Of course, he also stressed the importance of the government in helping them build their international team. As PlayStation has experts all over the globe, there’s a lot of paperwork with moving such talents around, after all.
“One thing great that we get in terms of support is that as I said, we’re global organization. We have a lot of individuals that come from different countries. We have people from China, India, Nepal, New Zealand, US, Canada, I think now we’re talking to someone from Yemen if I’m not mistaken. And also Pakistan”, Hasnul explains.

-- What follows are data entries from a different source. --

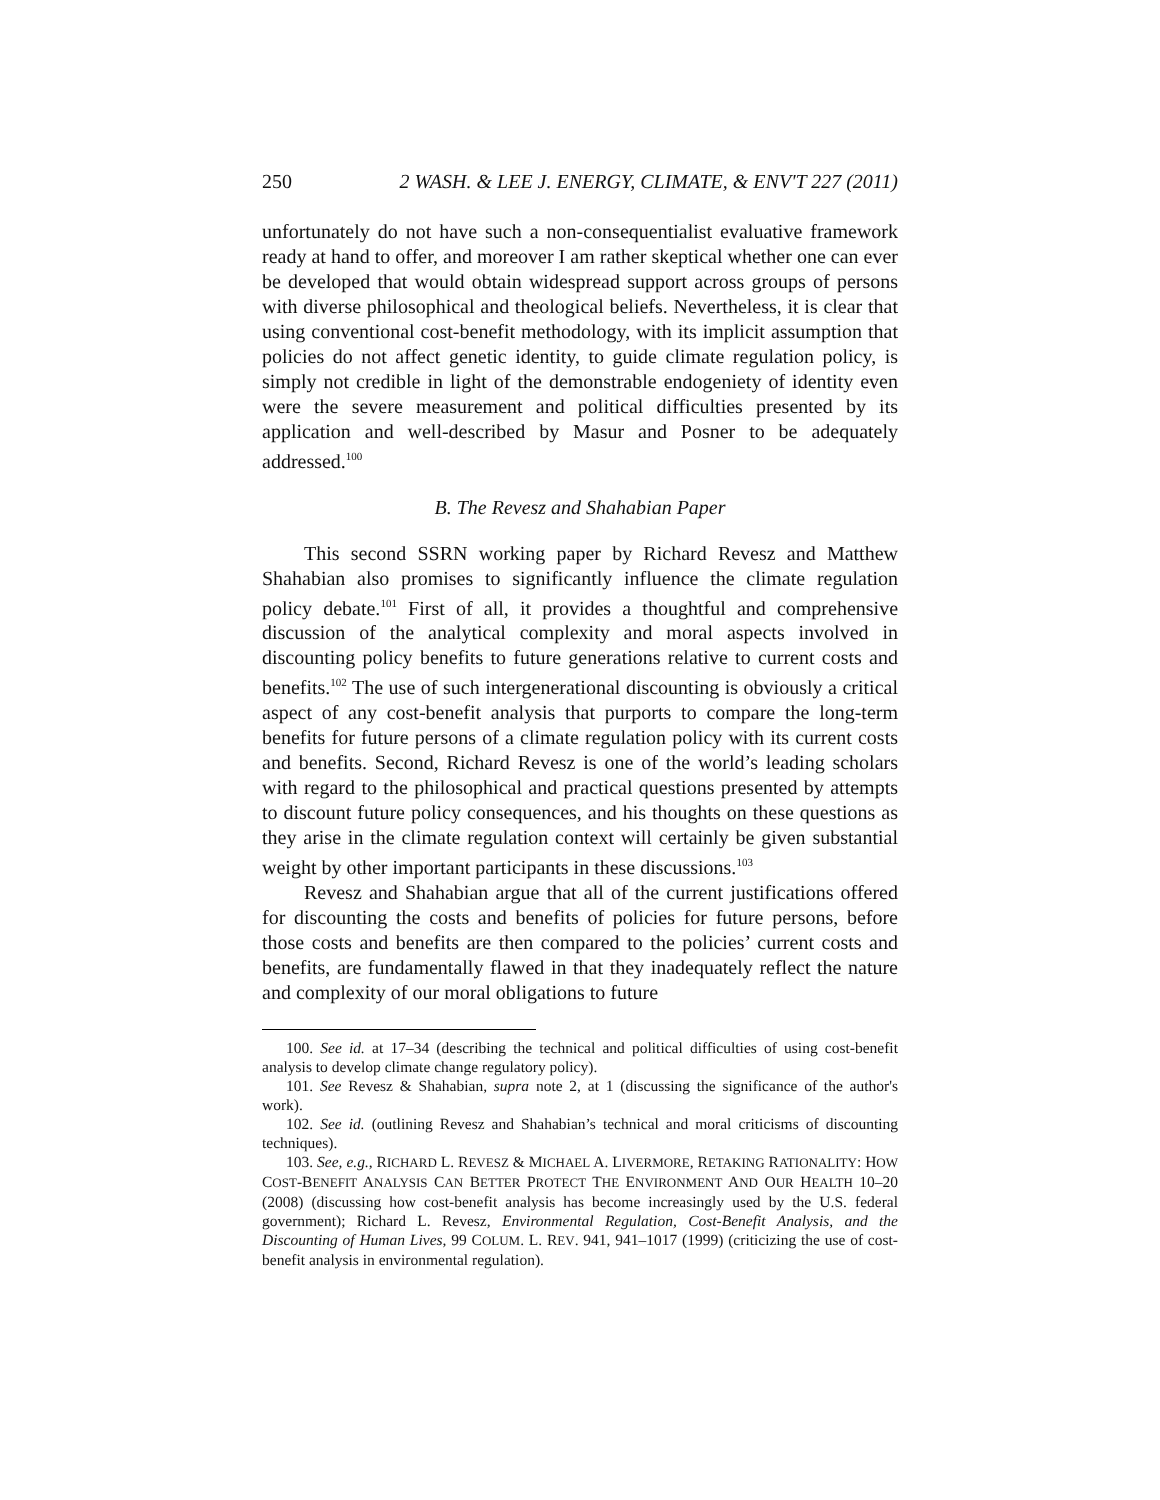250 2 WASH. & LEE J. ENERGY, CLIMATE, & ENV'T 227 (2011)
unfortunately do not have such a non-consequentialist evaluative framework ready at hand to offer, and moreover I am rather skeptical whether one can ever be developed that would obtain widespread support across groups of persons with diverse philosophical and theological beliefs. Nevertheless, it is clear that using conventional cost-benefit methodology, with its implicit assumption that policies do not affect genetic identity, to guide climate regulation policy, is simply not credible in light of the demonstrable endogeniety of identity even were the severe measurement and political difficulties presented by its application and well-described by Masur and Posner to be adequately addressed.<sup>100</sup>
B. The Revesz and Shahabian Paper
This second SSRN working paper by Richard Revesz and Matthew Shahabian also promises to significantly influence the climate regulation policy debate.<sup>101</sup> First of all, it provides a thoughtful and comprehensive discussion of the analytical complexity and moral aspects involved in discounting policy benefits to future generations relative to current costs and benefits.<sup>102</sup> The use of such intergenerational discounting is obviously a critical aspect of any cost-benefit analysis that purports to compare the long-term benefits for future persons of a climate regulation policy with its current costs and benefits. Second, Richard Revesz is one of the world’s leading scholars with regard to the philosophical and practical questions presented by attempts to discount future policy consequences, and his thoughts on these questions as they arise in the climate regulation context will certainly be given substantial weight by other important participants in these discussions.<sup>103</sup>
Revesz and Shahabian argue that all of the current justifications offered for discounting the costs and benefits of policies for future persons, before those costs and benefits are then compared to the policies’ current costs and benefits, are fundamentally flawed in that they inadequately reflect the nature and complexity of our moral obligations to future
100. See id. at 17–34 (describing the technical and political difficulties of using cost-benefit analysis to develop climate change regulatory policy).
101. See Revesz & Shahabian, supra note 2, at 1 (discussing the significance of the author's work).
102. See id. (outlining Revesz and Shahabian’s technical and moral criticisms of discounting techniques).
103. See, e.g., RICHARD L. REVESZ & MICHAEL A. LIVERMORE, RETAKING RATIONALITY: HOW COST-BENEFIT ANALYSIS CAN BETTER PROTECT THE ENVIRONMENT AND OUR HEALTH 10–20 (2008) (discussing how cost-benefit analysis has become increasingly used by the U.S. federal government); Richard L. Revesz, Environmental Regulation, Cost-Benefit Analysis, and the Discounting of Human Lives, 99 COLUM. L. REV. 941, 941–1017 (1999) (criticizing the use of cost-benefit analysis in environmental regulation).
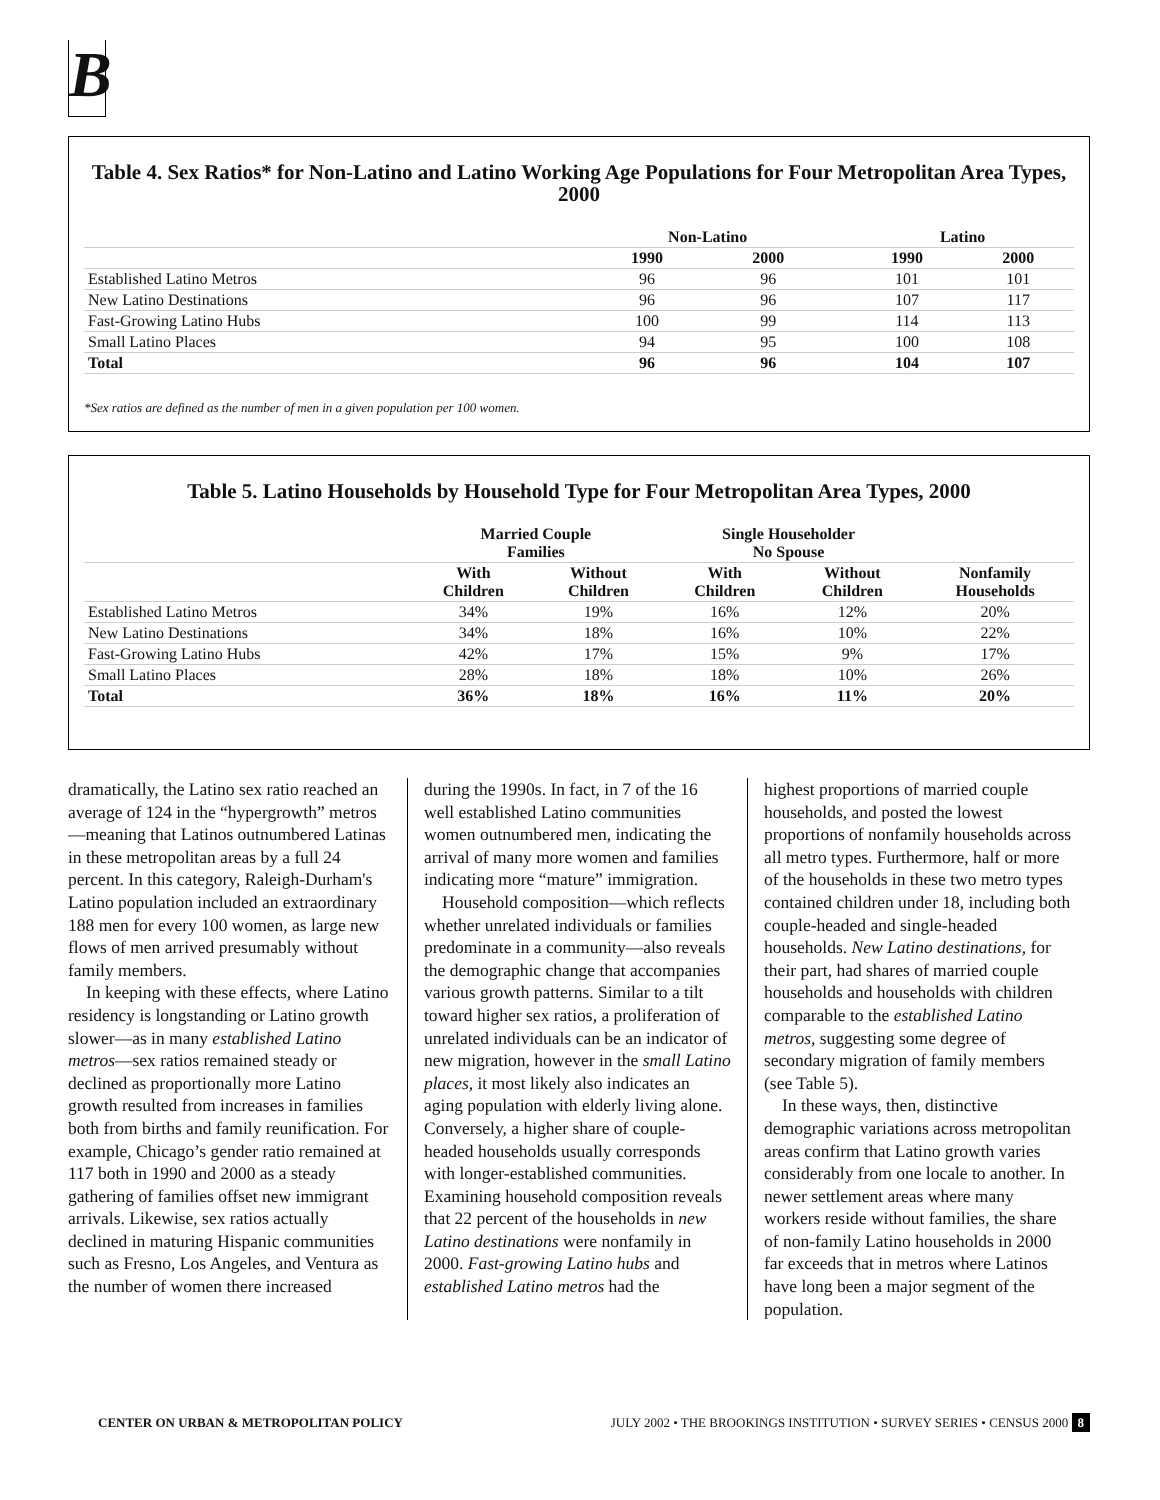B
Table 4. Sex Ratios* for Non-Latino and Latino Working Age Populations for Four Metropolitan Area Types, 2000
| | Non-Latino | | | Latino | |
| --- | --- | --- | --- | --- | --- |
| | 1990 | 2000 | | 1990 | 2000 |
| Established Latino Metros | 96 | 96 | | 101 | 101 |
| New Latino Destinations | 96 | 96 | | 107 | 117 |
| Fast-Growing Latino Hubs | 100 | 99 | | 114 | 113 |
| Small Latino Places | 94 | 95 | | 100 | 108 |
| Total | 96 | 96 | | 104 | 107 |
*Sex ratios are defined as the number of men in a given population per 100 women.
Table 5. Latino Households by Household Type for Four Metropolitan Area Types, 2000
| | Married Couple Families | | Single Householder No Spouse | | |
| --- | --- | --- | --- | --- | --- |
| | With Children | Without Children | With Children | Without Children | Nonfamily Households |
| Established Latino Metros | 34% | 19% | 16% | 12% | 20% |
| New Latino Destinations | 34% | 18% | 16% | 10% | 22% |
| Fast-Growing Latino Hubs | 42% | 17% | 15% | 9% | 17% |
| Small Latino Places | 28% | 18% | 18% | 10% | 26% |
| Total | 36% | 18% | 16% | 11% | 20% |
dramatically, the Latino sex ratio reached an average of 124 in the “hypergrowth” metros—meaning that Latinos outnumbered Latinas in these metropolitan areas by a full 24 percent. In this category, Raleigh-Durham's Latino population included an extraordinary 188 men for every 100 women, as large new flows of men arrived presumably without family members.
In keeping with these effects, where Latino residency is longstanding or Latino growth slower—as in many established Latino metros—sex ratios remained steady or declined as proportionally more Latino growth resulted from increases in families both from births and family reunification. For example, Chicago’s gender ratio remained at 117 both in 1990 and 2000 as a steady gathering of families offset new immigrant arrivals. Likewise, sex ratios actually declined in maturing Hispanic communities such as Fresno, Los Angeles, and Ventura as the number of women there increased
during the 1990s. In fact, in 7 of the 16 well established Latino communities women outnumbered men, indicating the arrival of many more women and families indicating more “mature” immigration.
Household composition—which reflects whether unrelated individuals or families predominate in a community—also reveals the demographic change that accompanies various growth patterns. Similar to a tilt toward higher sex ratios, a proliferation of unrelated individuals can be an indicator of new migration, however in the small Latino places, it most likely also indicates an aging population with elderly living alone. Conversely, a higher share of couple-headed households usually corresponds with longer-established communities. Examining household composition reveals that 22 percent of the households in new Latino destinations were nonfamily in 2000. Fast-growing Latino hubs and established Latino metros had the
highest proportions of married couple households, and posted the lowest proportions of nonfamily households across all metro types. Furthermore, half or more of the households in these two metro types contained children under 18, including both couple-headed and single-headed households. New Latino destinations, for their part, had shares of married couple households and households with children comparable to the established Latino metros, suggesting some degree of secondary migration of family members (see Table 5).
In these ways, then, distinctive demographic variations across metropolitan areas confirm that Latino growth varies considerably from one locale to another. In newer settlement areas where many workers reside without families, the share of non-family Latino households in 2000 far exceeds that in metros where Latinos have long been a major segment of the population.
CENTER ON URBAN & METROPOLITAN POLICY JULY 2002 • THE BROOKINGS INSTITUTION • SURVEY SERIES • CENSUS 2000 8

“All these people that come in, we need the support of the government to be able to get the work permits and we’re grateful to the likes of MIDA (Malaysian Investment Development Authority) and also MDEC the Malaysian Development Economy Corporation for assisting us”, he says. “Really it has helped us a lot especially during this COVID situation there were times where it was really crazy for us, we’d talked to some individuals from India and they couldnt come in. It took almost 6-7 months for that to happe nbut with MDECs help and MIDAs help it accelerated that and allowed us to bring these great talents to come to Malaysia and work with our own local talent”.
While there’s no details on the game Hasnul’s team is working on just yet, it’s exciting to see the international recognition for the SEA region’s talents in game development.
While things like what exactly they’re working on are still a mystery, one thing’s for sure- Hasnul and the rest of the team over at PlayStation Studios Malaysia are hard at work, with a team that loves their craft more than anything else.
Our thanks again to PlayStation Asia for setting up the interview, and Hasnul himself for taking the time to answer our questions.